I also suspect there’s a lot of ideology in the Morrison Government’s dangerously short-sighted response. Indeed, there are few votes among blue-collar workers in regional Australia – key to the Coalition’s re-election chances in 2022 – who question a university sector they see as ivory towers for overpaid, lazy left-wingers – who’ve “never held a real job” – hell-bent on brainwashing young folk.

Why short-sighted ? Because arts and humanities students graduate not just with specific skills for jobs today (like data analysis and report writing), but also adaptable, life-long learning skills for tomorrow (such as assessing the veracity of information via triangulation).

That’s why humanities graduates are in hot demand by private industries demanding their employees be creative thinkers operating outside the box.

The humanities also teaches students to think, speak and write clearly and concisely, to collate and critically analyse data, and to draw conclusions – and make important decisions – from hard evidence and not from what your mates at the pub told you they saw on Facebook.
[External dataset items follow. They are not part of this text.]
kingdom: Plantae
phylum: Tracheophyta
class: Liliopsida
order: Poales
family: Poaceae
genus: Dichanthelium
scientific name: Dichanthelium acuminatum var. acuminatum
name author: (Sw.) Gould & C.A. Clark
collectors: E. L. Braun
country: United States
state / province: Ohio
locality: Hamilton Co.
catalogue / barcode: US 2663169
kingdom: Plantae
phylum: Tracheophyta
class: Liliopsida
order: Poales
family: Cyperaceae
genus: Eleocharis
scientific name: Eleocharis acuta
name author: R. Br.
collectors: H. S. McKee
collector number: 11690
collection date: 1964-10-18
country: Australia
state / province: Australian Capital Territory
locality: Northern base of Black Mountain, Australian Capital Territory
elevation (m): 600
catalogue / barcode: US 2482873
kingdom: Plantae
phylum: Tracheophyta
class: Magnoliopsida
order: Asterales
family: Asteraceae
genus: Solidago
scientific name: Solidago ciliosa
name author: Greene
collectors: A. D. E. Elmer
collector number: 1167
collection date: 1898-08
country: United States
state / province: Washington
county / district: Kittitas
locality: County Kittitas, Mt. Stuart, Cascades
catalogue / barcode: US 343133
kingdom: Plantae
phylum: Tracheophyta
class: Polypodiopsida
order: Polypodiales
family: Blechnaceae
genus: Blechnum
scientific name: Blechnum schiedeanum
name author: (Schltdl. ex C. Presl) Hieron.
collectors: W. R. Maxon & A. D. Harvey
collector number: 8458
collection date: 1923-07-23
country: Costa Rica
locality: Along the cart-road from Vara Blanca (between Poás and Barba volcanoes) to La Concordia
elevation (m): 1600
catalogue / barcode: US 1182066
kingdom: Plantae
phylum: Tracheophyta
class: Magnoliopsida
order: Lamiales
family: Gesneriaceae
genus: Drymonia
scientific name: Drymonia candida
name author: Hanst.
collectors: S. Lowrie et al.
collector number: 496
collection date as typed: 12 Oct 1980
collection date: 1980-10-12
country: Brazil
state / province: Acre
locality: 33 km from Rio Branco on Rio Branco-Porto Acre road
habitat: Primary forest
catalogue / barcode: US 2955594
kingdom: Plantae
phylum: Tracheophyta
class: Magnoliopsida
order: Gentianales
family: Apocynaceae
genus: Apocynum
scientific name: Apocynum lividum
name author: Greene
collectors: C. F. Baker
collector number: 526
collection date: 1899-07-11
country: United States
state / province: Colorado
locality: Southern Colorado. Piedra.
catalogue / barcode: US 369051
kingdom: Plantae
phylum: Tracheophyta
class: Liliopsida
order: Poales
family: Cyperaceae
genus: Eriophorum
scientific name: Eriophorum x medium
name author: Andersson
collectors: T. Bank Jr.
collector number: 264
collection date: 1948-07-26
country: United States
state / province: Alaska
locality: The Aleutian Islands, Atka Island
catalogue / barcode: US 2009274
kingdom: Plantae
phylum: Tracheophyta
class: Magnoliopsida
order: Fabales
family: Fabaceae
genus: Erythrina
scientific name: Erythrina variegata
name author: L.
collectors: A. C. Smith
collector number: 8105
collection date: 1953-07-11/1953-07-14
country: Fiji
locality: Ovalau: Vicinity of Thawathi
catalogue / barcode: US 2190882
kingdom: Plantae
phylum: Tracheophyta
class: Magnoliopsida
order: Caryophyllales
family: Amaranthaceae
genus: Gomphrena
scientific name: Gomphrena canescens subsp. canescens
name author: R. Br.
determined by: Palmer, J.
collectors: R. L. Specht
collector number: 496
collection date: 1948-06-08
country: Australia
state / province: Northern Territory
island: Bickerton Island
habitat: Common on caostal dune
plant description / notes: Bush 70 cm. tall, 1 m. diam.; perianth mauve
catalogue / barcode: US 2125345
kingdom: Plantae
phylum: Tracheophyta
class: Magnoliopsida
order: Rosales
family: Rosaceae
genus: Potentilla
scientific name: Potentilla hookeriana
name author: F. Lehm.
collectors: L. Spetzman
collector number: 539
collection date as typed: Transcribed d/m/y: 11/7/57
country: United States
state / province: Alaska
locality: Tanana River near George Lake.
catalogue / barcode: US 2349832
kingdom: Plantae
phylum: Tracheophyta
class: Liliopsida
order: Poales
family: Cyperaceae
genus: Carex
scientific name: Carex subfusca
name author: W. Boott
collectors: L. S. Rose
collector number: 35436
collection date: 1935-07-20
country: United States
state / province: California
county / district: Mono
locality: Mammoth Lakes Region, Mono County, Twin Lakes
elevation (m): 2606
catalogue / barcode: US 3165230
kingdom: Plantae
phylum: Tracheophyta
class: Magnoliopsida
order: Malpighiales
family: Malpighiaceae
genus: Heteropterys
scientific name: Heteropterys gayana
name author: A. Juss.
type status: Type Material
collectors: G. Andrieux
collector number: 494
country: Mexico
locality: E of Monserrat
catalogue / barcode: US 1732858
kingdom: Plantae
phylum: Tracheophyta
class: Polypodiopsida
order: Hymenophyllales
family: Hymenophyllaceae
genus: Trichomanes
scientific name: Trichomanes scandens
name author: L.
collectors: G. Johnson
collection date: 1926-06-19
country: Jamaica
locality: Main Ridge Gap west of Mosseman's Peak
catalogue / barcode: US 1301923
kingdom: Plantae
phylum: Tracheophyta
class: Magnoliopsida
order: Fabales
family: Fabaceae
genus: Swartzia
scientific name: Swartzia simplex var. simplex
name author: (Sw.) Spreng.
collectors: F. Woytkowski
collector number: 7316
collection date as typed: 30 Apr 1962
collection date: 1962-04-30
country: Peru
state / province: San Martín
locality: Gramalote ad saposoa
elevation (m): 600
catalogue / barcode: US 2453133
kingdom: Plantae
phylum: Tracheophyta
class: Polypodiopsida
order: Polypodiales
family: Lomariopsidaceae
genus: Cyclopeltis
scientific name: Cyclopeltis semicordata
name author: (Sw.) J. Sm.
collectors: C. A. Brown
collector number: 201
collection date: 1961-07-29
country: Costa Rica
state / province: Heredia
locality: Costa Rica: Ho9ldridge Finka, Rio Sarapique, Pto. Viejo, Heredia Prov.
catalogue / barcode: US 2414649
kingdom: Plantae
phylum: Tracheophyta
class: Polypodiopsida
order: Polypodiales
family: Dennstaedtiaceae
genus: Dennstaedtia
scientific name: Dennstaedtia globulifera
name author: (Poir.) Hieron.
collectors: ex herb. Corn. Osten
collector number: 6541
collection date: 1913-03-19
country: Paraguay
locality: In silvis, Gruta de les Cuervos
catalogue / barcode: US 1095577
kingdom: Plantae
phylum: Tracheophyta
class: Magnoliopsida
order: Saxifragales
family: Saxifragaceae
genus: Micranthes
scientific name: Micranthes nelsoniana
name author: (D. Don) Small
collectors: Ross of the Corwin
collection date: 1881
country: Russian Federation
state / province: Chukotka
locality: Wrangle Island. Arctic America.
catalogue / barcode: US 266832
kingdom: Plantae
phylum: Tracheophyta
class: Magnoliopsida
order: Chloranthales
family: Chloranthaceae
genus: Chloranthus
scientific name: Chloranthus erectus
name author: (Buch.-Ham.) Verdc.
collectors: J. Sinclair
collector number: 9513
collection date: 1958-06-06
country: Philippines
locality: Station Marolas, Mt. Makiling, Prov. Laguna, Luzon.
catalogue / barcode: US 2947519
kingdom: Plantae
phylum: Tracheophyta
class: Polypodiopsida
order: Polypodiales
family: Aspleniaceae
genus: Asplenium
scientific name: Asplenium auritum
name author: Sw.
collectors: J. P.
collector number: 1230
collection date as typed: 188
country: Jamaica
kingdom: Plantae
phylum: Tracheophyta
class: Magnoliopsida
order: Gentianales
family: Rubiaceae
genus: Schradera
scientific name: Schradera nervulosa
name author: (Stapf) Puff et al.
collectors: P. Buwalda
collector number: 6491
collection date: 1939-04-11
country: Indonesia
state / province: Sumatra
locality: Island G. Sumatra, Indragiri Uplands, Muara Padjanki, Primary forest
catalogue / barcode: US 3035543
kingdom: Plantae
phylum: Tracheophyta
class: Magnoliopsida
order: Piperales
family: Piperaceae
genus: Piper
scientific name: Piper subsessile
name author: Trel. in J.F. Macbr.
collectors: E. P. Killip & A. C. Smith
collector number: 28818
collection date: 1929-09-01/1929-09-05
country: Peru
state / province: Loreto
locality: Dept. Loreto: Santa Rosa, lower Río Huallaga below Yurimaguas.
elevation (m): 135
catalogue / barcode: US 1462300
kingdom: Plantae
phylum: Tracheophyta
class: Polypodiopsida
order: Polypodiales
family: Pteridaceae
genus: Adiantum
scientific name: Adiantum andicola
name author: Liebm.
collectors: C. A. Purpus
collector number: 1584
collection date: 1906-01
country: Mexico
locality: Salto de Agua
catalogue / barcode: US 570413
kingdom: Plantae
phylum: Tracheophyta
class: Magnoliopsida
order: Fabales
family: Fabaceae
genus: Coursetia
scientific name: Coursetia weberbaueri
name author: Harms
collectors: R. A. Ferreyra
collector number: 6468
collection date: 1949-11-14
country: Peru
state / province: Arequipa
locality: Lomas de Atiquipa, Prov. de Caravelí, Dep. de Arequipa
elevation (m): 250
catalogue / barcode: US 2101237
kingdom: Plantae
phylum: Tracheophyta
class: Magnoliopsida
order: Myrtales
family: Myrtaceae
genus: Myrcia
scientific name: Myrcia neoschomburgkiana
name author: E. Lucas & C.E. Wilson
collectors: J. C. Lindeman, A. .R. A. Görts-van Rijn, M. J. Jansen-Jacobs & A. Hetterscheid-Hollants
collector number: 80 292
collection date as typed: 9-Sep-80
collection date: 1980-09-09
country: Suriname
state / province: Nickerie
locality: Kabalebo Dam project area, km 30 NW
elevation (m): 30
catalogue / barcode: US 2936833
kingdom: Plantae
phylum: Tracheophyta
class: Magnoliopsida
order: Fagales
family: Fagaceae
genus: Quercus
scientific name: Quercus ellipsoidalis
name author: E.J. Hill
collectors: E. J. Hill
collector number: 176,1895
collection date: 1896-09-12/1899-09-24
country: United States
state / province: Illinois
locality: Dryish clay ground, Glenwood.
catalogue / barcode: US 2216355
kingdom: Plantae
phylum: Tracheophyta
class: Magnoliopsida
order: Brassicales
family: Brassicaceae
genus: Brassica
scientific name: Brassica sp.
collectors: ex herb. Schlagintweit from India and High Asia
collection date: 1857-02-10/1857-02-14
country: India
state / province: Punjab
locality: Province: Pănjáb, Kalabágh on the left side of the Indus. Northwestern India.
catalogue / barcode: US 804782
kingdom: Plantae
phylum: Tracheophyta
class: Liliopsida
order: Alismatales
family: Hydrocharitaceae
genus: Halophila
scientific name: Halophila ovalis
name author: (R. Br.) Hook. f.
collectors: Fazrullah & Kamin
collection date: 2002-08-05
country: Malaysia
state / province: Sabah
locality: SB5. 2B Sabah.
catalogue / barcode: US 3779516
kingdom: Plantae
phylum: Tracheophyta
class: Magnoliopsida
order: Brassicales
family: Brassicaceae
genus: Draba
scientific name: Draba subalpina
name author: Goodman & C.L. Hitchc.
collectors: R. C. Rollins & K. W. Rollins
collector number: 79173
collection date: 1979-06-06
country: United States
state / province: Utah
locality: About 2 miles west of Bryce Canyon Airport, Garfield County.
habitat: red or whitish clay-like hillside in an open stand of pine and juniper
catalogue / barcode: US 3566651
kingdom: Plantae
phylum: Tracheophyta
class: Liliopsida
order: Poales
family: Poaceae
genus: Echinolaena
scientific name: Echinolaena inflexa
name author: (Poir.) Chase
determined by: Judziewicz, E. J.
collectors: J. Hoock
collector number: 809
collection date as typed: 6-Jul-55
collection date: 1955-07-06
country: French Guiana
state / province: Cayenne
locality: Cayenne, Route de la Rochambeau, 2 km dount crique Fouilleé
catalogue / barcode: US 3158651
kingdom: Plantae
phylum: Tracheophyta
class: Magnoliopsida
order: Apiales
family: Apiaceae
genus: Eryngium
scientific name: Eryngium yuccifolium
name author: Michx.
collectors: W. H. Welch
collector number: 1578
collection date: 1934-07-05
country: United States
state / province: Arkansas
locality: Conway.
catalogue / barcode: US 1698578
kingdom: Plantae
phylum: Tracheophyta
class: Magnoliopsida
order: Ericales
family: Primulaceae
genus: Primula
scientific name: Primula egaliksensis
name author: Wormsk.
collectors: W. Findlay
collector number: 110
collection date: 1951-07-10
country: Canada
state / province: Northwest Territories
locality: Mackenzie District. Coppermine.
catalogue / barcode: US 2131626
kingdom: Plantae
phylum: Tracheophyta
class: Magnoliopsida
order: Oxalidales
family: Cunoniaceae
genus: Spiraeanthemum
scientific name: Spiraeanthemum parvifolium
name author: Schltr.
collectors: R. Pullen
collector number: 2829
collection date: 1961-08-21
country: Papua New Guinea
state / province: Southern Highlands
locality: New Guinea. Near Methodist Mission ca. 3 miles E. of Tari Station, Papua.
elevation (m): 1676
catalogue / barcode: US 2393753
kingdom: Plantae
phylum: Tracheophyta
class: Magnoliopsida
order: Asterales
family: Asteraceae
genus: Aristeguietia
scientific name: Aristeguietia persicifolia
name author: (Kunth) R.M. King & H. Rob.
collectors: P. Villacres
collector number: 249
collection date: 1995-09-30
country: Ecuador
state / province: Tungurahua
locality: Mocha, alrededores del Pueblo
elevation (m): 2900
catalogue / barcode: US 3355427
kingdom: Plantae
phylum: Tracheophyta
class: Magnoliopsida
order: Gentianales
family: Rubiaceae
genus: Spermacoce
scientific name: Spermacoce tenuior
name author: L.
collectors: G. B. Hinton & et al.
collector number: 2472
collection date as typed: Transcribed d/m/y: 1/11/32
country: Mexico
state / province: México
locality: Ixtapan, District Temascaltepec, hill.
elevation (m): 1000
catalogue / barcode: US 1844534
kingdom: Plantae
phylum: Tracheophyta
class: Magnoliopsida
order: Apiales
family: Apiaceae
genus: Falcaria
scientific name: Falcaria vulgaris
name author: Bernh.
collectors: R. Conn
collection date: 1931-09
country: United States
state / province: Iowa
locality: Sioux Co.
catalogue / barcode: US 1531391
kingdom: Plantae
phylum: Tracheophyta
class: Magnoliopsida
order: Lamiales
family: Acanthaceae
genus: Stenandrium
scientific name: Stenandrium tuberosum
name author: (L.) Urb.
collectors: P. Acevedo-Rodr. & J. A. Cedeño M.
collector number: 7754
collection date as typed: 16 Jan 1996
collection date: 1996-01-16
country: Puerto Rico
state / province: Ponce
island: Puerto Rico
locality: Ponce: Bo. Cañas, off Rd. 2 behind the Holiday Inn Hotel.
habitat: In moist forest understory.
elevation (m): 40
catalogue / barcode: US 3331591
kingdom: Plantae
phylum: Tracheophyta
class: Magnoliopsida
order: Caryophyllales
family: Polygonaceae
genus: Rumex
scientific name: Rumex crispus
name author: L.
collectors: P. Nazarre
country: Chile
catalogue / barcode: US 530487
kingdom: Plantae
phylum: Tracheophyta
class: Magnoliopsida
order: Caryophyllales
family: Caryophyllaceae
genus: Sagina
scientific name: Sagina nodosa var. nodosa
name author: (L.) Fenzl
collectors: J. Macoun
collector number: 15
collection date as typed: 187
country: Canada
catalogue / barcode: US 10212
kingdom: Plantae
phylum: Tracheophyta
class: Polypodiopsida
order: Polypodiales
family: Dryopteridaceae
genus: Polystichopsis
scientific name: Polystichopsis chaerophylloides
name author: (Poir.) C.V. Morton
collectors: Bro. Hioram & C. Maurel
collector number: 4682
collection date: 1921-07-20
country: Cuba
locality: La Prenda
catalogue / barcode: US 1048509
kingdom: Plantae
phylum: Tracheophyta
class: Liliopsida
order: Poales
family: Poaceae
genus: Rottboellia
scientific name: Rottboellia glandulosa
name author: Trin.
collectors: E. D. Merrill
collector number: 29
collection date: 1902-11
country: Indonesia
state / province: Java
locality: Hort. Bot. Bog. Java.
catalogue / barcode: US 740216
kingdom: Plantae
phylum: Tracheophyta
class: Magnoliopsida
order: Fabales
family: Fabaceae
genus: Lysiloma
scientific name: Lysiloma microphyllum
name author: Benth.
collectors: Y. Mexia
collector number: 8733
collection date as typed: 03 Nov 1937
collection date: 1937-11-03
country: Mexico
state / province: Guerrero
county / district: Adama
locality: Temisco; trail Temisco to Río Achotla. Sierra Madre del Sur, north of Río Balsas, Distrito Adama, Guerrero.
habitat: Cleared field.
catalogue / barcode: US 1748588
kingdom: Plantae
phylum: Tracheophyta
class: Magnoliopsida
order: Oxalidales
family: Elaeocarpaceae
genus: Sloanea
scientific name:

Arts graduates are also more likely to show tolerance for those who are different or disadvantaged, less likely to form superficial judgments on appearance, and more able to see others’ points of view.

Above all, humanities graduates become problem-solvers – the very type a beleaguered Australian economy needs most.

And, for the record, I am an arts graduate. I’ve also worked in a warehouse, driven second-hand Toyotas most of my life, and do a significant amount of unpaid community work.

In a 60-hour working week, I bend over backwards to help students who’ve gone on to become Cabinet ministers, senior journalists and leaders in business and the public service. Most of my university colleagues are no different.

But don’t let that prevent you from forming an opinion about someone you’ve never met.